Dynamic analyses have already been used for loop invariant discovery. The Daikon tool [11] uses user-specified patterns to identify invariant candidates for Java programs. The dynamic invariant generator DIG[28] infers from dynamically gathered data, amongst other kinds of invariants, algebraic equations as loop invariants. These approaches are similar to our techniques outlined in Sect. 5. However, these approaches have used dynamic analyses for the inference of functional rather than for relational loop invariant candidates. Since for relational verification (and for regression verification in particular) invariants can be expected to follow typical (application-independent) patterns, we are confident that pattern-driven invariant inference is as least as promising for relational as for functional cases.

Extending dynamic analyses by creating a counterexample driven refinement loops has been explored previously both for polynomial invariants [34] and as a general framework independent of the dynamic analyses and combined with a random search [33].

[Task] List every bracketed citation number in the loop invariant passage, in the order they appear.

[Entries supplied]
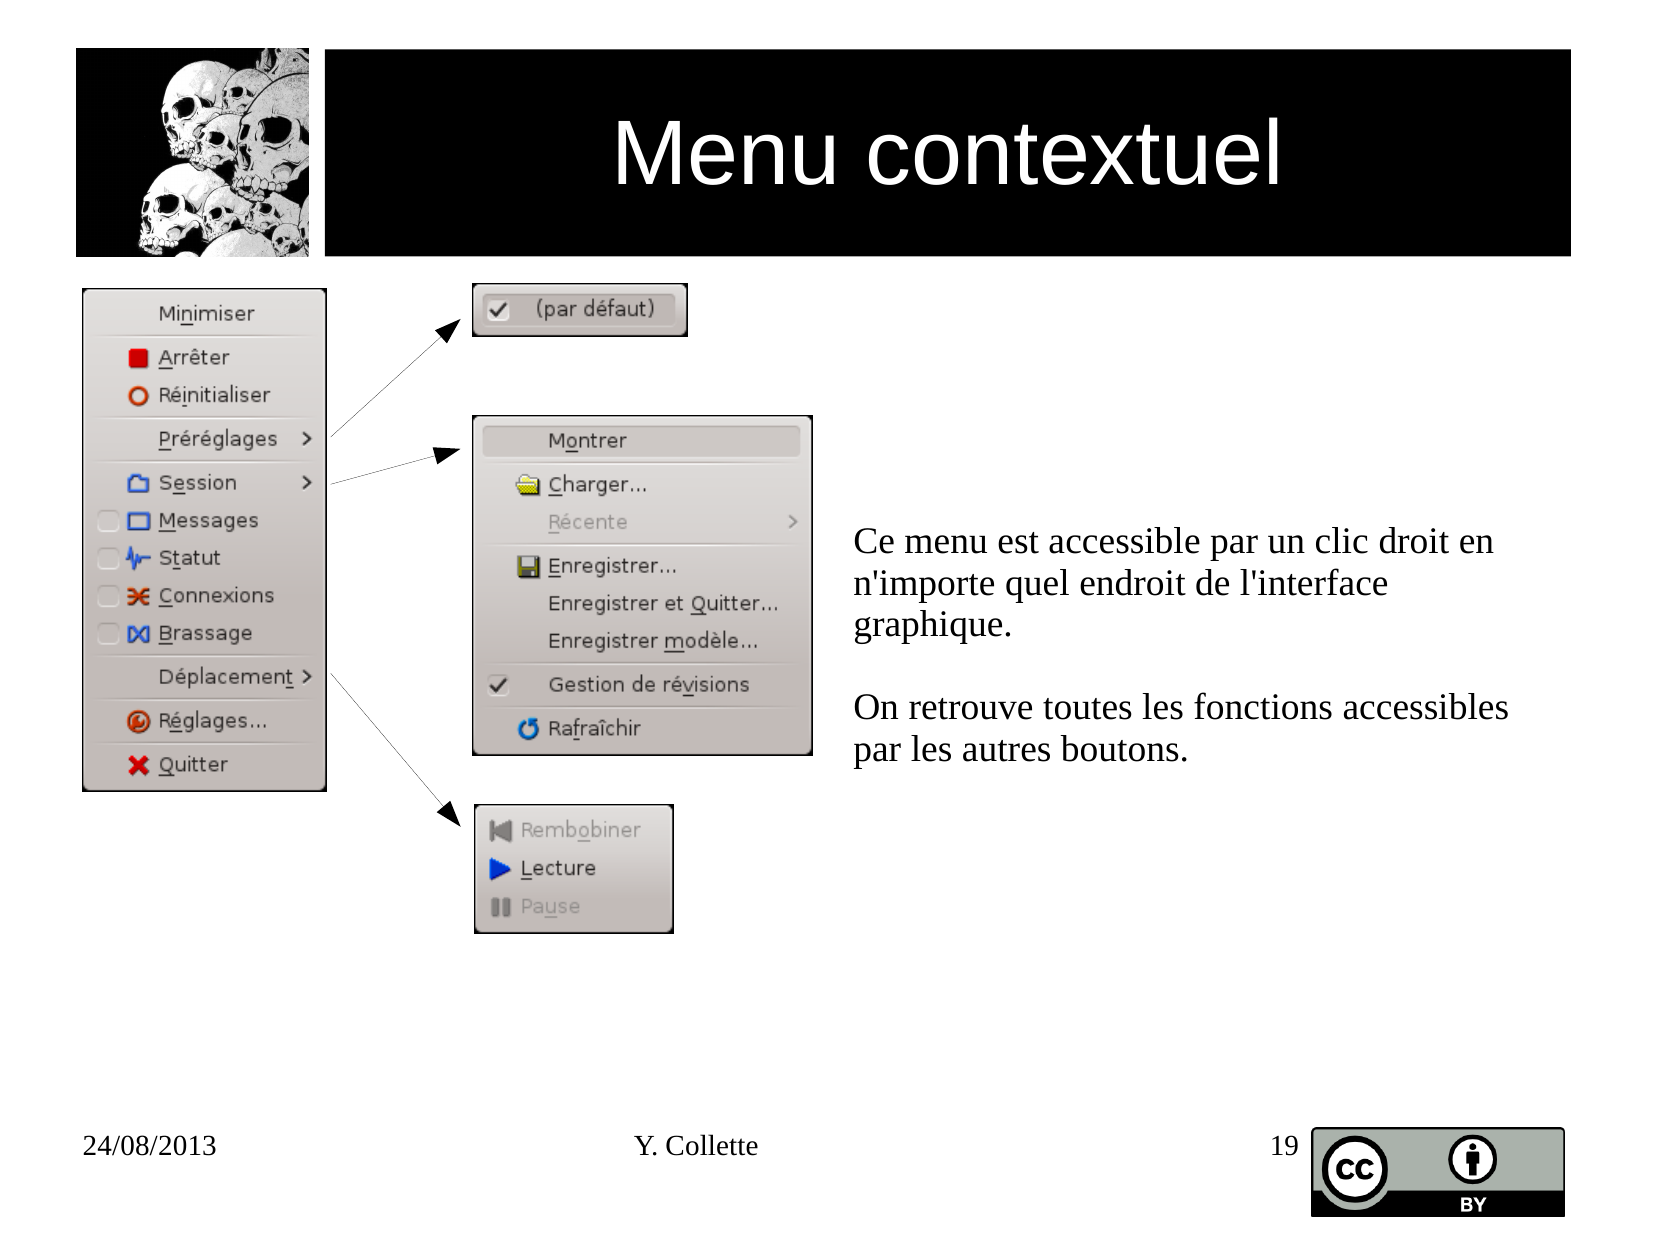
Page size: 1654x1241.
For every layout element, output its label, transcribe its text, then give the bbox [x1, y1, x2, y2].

picture [472, 283, 688, 337]
picture [82, 288, 327, 792]
text_box Ce menu est accessible par un clic droit en n'importe quel endroit de l'interface graphique. On retrouve toutes les fonctions accessibles par les autres boutons. [838, 512, 1571, 777]
picture [76, 48, 309, 257]
picture [472, 415, 813, 756]
title Menu contextuel [324, 49, 1571, 257]
picture [474, 804, 674, 934]
picture [1311, 1127, 1565, 1217]
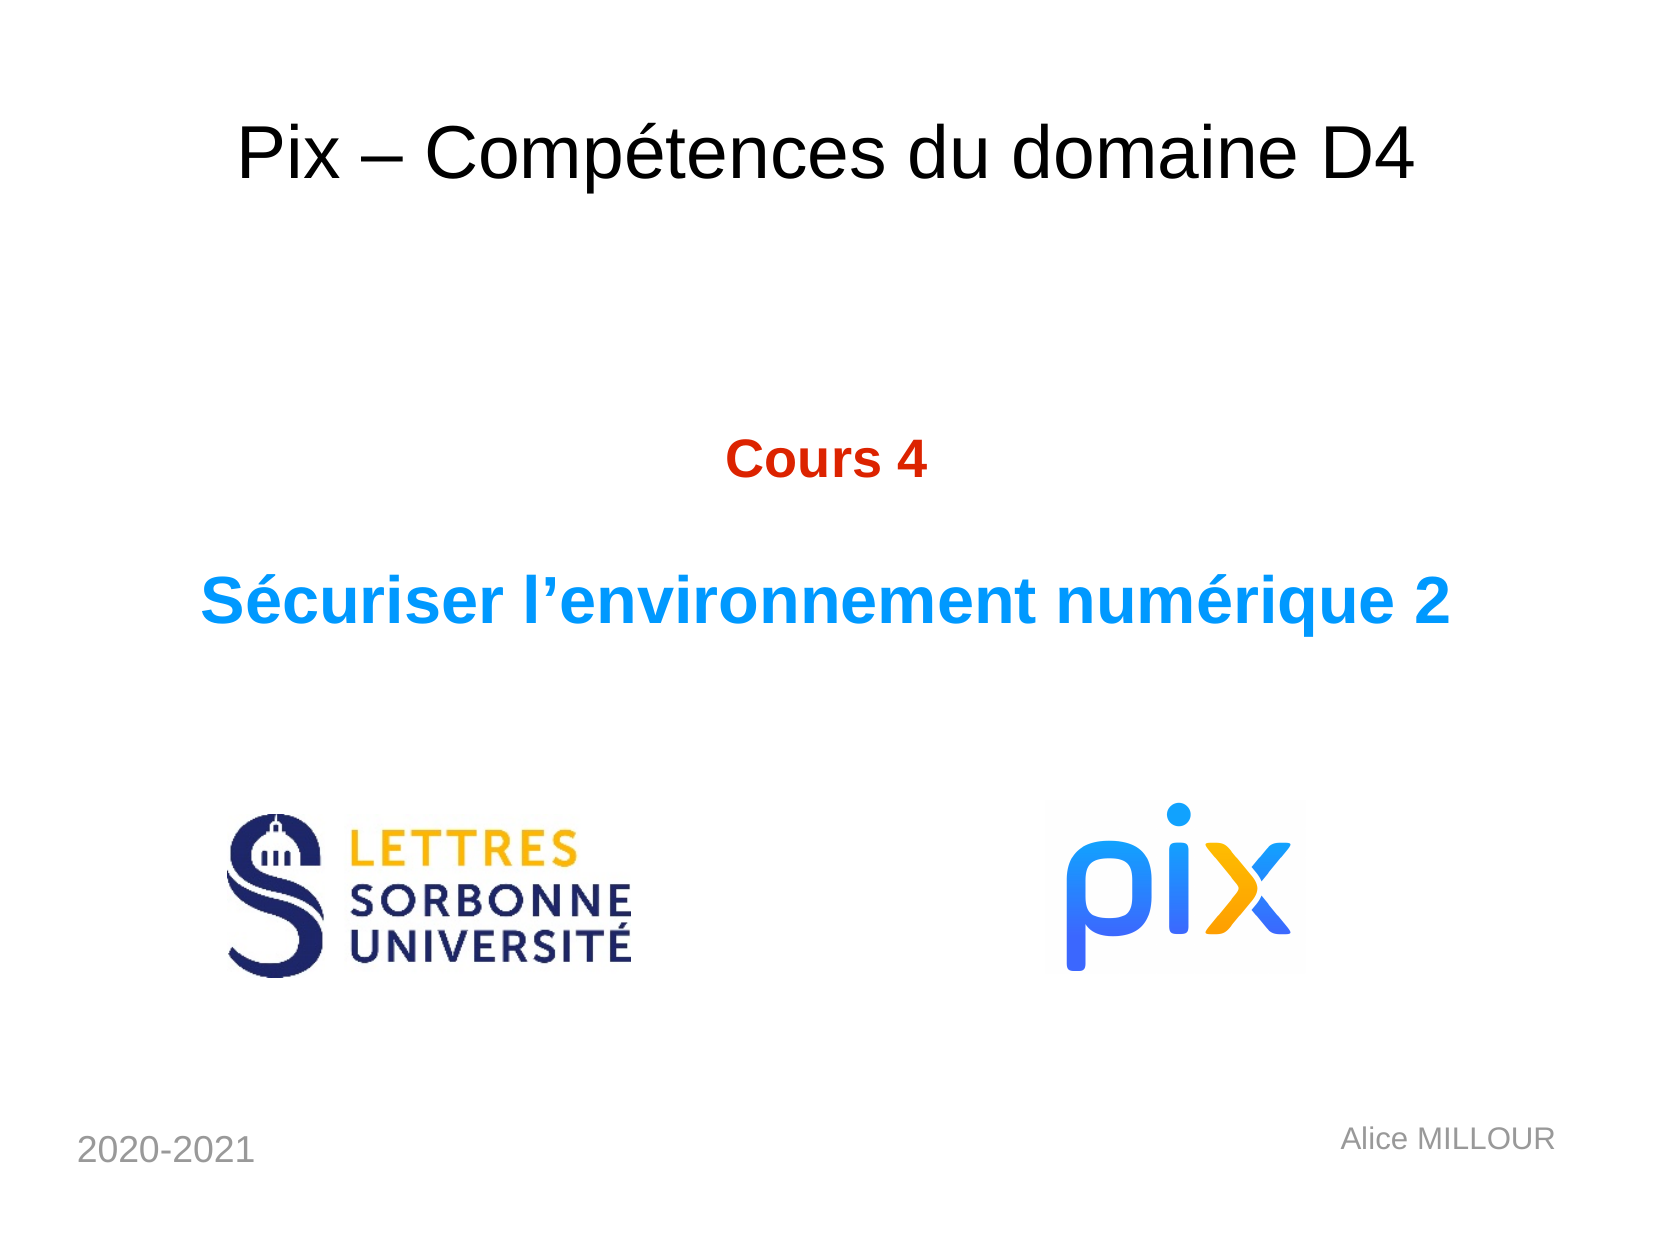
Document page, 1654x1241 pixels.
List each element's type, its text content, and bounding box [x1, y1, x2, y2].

picture [227, 814, 631, 978]
picture [1045, 800, 1306, 974]
subtitle Cours 4 Sécuriser l’environnement numérique 2 [82, 215, 1571, 935]
text_box Alice MILLOUR [1325, 1113, 1630, 1164]
title Pix – Compétences du domaine D4 [82, 49, 1571, 215]
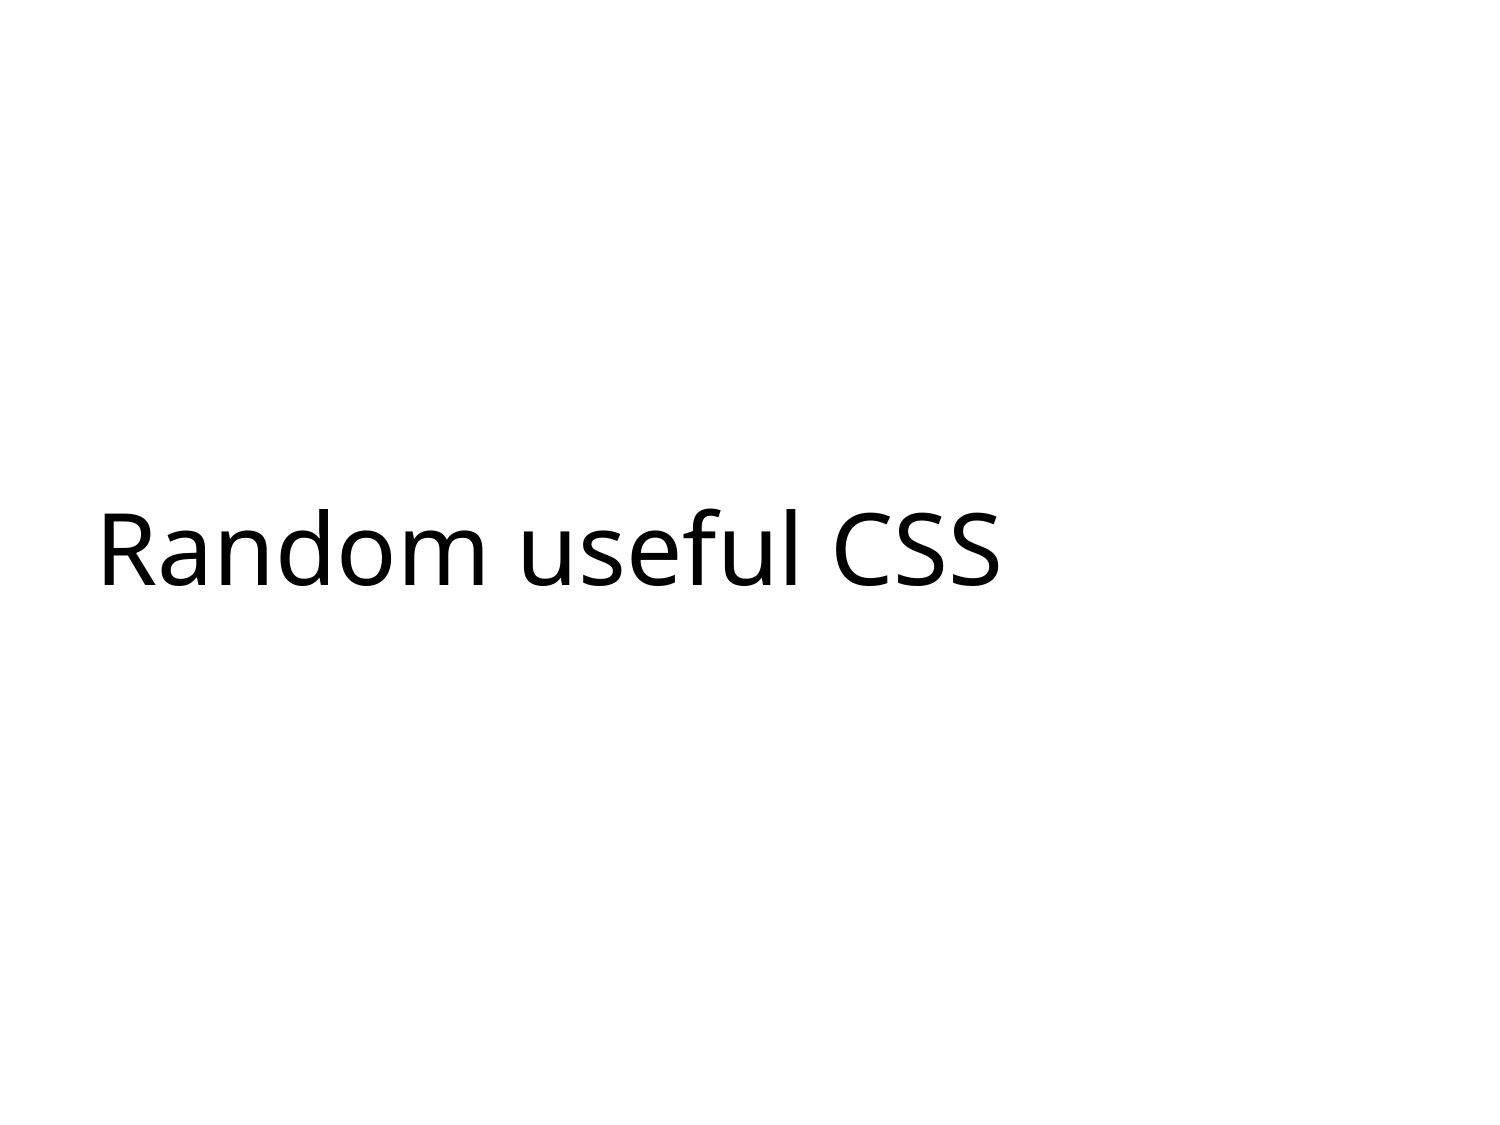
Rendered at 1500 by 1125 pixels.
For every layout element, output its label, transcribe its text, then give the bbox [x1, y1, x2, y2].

[Output] [11], [28], [34], [33]